Patricia Bermudez-Hizon (born September 5, 1977) is a sportscaster and television host in the Philippines. She is the current head of One Sports last January 2016 replacing Chot Reyes. She is the first ever female basketball television and radio anchor in the country. She started as a courtside reporter for the PBA in 2002 with the NBN and was the only female basketball courtside analyst with ABC. She is also the only Filipino on the elite list of presenters for the London Speaker Bureau, the largest speaker bureau in Europe, Africa, the Middle East and Asia.

After anchoring for Radyo5 PBA, she was eventually given the opportunity to anchor the Philippine Basketball League games in 2008-2009 - a first on Philippine Television history and eventually went on to anchor the PBA games. She also has covered the FIBA Asia Championships for Solar Network - Solar TV and Basketball TV. She is currently an anchor for the PBA on Fox Sports and made history with her husband Vince Hizon as the first husband and wife tandem to commentate on a PBA game. She is also one of the sportscasters for Sports5. She recently anchored the network's Sochi Winter Olympics coverage.

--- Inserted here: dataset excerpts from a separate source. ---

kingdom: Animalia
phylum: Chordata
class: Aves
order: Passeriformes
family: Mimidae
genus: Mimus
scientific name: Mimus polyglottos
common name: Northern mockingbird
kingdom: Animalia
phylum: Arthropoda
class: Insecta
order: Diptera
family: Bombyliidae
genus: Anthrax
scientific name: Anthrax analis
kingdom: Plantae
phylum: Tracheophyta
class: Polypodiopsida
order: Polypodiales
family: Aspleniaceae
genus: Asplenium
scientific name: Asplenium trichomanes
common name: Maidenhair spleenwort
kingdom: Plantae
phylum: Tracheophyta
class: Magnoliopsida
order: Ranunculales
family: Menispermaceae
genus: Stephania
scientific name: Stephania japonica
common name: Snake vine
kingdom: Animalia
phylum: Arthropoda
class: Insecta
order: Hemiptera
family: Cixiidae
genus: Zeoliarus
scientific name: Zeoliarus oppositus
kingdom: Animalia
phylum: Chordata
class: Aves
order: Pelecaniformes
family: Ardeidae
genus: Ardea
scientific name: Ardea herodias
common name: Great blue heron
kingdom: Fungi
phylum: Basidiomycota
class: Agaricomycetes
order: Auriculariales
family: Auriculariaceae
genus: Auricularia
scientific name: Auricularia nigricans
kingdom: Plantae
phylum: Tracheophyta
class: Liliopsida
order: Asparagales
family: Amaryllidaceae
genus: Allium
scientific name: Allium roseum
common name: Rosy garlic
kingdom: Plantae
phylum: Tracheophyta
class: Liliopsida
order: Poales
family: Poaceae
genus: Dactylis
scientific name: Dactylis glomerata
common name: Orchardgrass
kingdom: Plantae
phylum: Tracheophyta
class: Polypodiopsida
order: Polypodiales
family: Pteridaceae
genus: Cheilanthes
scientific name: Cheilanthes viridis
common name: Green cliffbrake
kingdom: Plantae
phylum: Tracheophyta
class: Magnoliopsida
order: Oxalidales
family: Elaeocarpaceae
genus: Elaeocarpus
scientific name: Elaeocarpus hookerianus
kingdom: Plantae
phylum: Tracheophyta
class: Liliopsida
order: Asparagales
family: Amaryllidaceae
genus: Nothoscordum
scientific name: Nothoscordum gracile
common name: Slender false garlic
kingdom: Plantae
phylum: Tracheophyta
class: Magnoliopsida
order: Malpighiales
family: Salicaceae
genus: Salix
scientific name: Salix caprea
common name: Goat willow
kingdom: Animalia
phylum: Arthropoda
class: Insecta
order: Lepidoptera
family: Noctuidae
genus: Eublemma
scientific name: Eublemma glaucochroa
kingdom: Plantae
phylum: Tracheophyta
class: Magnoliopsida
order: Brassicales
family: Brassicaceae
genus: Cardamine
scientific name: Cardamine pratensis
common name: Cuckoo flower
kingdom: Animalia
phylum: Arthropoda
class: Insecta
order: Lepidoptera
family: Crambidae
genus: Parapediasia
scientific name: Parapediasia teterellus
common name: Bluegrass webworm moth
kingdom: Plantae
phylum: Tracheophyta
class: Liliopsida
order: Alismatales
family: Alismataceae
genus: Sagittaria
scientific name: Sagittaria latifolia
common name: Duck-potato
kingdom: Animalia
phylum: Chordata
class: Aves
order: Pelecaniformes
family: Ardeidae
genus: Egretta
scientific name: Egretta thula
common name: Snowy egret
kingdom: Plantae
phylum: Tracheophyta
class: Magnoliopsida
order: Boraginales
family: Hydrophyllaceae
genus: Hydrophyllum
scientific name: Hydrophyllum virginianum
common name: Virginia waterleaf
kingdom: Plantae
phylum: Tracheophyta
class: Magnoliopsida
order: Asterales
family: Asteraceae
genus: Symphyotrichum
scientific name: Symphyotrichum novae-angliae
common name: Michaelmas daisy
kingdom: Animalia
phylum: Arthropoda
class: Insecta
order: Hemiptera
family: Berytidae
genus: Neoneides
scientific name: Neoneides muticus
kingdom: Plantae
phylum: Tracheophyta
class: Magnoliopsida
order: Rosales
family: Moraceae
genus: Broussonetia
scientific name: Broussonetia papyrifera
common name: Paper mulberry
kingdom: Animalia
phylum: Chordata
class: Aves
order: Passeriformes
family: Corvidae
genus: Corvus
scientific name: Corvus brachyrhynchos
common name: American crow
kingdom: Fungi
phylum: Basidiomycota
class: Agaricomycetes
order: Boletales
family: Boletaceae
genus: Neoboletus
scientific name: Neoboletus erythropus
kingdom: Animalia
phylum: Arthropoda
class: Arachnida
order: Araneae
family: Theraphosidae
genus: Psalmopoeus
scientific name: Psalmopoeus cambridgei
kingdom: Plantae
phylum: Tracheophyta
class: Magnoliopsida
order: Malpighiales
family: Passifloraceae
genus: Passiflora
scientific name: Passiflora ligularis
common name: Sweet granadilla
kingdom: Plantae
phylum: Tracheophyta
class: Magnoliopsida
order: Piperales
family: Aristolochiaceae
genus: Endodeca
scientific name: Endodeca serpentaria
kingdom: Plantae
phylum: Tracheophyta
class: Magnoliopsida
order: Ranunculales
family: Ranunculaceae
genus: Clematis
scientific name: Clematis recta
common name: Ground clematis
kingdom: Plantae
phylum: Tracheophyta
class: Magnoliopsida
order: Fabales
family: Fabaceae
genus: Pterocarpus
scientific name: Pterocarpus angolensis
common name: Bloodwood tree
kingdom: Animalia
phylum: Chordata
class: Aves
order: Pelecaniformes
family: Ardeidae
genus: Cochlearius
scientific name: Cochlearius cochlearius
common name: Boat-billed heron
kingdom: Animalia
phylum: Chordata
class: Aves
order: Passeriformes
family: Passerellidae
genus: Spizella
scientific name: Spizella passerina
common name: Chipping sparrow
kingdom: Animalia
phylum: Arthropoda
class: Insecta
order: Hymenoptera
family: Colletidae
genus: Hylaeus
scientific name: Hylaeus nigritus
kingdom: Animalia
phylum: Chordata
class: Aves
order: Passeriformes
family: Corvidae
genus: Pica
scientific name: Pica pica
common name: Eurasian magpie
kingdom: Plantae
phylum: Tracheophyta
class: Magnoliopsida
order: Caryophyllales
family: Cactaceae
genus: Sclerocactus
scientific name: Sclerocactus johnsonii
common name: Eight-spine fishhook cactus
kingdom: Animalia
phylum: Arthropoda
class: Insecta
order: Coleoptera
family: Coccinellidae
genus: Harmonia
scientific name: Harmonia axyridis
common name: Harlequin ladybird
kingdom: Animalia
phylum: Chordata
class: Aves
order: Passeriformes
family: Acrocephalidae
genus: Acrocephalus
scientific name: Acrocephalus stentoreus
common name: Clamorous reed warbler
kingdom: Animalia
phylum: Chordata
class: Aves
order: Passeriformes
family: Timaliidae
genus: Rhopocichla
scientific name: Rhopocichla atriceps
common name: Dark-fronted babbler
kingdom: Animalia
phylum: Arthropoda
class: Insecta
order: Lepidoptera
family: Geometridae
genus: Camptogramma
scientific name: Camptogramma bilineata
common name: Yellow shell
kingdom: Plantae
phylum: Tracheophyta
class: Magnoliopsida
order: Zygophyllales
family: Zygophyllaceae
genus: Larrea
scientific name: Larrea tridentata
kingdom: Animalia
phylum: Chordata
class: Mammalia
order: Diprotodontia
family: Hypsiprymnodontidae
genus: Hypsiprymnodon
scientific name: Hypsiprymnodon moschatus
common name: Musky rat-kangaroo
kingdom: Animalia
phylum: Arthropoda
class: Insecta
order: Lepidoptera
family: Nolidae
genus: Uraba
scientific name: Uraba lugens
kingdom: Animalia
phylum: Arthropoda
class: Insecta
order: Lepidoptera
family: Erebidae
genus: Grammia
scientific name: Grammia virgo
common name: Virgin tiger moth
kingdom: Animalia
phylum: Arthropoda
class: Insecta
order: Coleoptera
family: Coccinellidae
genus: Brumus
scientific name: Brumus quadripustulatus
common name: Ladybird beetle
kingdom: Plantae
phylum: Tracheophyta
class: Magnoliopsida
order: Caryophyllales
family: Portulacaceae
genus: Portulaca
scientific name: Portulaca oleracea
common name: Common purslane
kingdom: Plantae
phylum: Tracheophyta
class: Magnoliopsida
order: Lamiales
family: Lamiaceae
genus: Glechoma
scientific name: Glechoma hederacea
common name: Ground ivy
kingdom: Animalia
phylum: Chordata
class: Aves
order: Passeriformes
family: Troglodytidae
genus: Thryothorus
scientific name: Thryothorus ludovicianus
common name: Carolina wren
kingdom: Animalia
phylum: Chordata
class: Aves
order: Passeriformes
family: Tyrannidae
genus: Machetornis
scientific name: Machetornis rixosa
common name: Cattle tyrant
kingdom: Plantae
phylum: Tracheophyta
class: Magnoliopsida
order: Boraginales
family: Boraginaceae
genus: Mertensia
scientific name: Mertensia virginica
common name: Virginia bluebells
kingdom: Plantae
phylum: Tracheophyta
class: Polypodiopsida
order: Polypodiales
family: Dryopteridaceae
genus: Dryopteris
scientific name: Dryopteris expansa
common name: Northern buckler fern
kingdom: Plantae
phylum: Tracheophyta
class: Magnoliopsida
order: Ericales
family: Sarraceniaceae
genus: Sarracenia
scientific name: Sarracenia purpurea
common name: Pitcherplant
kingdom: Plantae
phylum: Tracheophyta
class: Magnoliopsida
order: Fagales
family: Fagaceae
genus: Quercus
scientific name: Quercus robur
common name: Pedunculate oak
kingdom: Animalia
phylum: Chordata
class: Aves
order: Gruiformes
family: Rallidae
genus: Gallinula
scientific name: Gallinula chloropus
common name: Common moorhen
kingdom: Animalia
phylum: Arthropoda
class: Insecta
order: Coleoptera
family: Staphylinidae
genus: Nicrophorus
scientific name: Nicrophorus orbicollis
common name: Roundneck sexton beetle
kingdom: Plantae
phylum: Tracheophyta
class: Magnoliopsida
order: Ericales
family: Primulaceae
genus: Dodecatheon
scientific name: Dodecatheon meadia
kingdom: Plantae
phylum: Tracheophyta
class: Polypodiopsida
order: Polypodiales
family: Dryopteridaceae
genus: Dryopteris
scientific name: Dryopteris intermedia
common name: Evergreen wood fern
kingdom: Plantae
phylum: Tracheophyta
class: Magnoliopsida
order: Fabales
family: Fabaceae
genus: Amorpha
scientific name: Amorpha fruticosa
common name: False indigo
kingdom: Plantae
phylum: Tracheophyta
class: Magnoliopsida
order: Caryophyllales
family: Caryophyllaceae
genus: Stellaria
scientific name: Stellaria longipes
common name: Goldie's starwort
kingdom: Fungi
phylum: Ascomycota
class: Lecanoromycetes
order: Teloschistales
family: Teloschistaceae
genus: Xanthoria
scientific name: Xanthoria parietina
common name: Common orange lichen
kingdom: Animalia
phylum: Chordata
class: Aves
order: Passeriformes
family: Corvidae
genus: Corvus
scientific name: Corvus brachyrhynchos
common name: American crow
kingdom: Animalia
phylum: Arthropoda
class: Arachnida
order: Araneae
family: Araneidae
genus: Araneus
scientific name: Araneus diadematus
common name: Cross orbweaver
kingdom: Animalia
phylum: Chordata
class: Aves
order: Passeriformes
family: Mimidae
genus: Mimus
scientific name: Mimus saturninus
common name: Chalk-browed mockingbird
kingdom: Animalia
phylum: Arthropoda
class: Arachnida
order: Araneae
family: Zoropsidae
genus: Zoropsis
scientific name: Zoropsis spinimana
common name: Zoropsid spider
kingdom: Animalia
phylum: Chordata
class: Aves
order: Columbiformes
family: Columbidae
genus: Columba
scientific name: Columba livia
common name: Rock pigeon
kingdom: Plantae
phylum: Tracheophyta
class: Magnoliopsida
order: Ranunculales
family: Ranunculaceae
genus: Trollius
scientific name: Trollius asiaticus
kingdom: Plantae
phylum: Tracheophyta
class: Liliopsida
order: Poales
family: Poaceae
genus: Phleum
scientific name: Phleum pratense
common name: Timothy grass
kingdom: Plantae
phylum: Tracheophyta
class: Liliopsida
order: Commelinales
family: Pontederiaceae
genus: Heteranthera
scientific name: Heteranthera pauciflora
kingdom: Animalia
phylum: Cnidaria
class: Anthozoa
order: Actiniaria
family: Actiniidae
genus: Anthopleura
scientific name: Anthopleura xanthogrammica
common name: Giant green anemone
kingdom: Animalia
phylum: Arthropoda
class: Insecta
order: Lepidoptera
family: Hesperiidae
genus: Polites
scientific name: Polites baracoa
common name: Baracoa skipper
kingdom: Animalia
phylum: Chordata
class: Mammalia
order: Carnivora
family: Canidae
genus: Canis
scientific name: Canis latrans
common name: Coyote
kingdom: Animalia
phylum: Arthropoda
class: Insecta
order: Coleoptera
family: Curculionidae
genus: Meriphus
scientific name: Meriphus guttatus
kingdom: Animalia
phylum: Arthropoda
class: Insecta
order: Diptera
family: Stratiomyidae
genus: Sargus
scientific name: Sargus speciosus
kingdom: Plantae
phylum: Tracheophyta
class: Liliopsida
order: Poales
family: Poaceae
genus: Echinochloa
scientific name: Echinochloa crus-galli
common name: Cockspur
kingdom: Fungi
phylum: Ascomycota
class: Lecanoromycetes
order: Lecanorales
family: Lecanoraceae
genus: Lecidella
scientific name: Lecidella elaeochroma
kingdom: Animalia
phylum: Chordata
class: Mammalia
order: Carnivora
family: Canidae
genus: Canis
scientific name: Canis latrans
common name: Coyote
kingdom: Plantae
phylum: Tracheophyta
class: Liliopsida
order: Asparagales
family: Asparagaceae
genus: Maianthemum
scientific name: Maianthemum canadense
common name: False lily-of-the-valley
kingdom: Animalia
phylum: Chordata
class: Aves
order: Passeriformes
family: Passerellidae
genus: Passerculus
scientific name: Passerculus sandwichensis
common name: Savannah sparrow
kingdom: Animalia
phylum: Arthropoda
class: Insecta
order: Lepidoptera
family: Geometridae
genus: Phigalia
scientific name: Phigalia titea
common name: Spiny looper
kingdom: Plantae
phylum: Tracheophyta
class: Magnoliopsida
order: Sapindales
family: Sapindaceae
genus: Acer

Patricia Bermudez Hizon has covered the Summer Olympic Games in 2000 and 2008, numerous South East Asian Games, Asian Games and also has covered a number of national sporting events such as the Tour Pilipinas for both television and radio, Palarong Pambansa, to name a few.

She was a courtside reporter for a game on June 8, 2003, when basketball player Vince Hizon proposed to her on the basketball court of the historic Araneta Coliseum during halftime. That unique and memorable proposal was witnessed by thousands of spectators and millions of television viewers.

She started as a newscaster in 1999 for the government station, PTV, and hosted numerous public affairs shows, election coverage, and a show with the First Gentleman Mike Arroyo. She also ventured into lifestyle shows and travel shows and documentaries for Lakbay TV, Isla Channel and Living Asia Channel. She also hosted the TV-shopping show Venta 5 on ABC 5 (now TV5).

Hizon is also the founder of the Everyday Is Your Birthday Foundation, and the Director for the High Five Hope Foundation and has been recognized for her charity work. She is also an advocate for the Beauty, Brains and Breastfeeding campaign for UNICEF. On top of that, she is also the Associate Executive Director for the Philippine Popular Music Festival of the Philpop MusicFest Foundation, the country's premier songwriting competition.

She has had a number of product endorsements and commercials (Listerine, Dove, Huggies, PhilAm insurance, Dove Men with her husband, and Pizza Hut with her entire family, etc.), and is a popular events host.

Bermudez-Hizon is also a motivational speaker and also is the only Filipino on the list of presenters for the London Speaker Bureau.

She was also the editor-at-large for the Baller Magazine, writer for several travel and lifestyle magazines, and is set to release her book series "So Can You".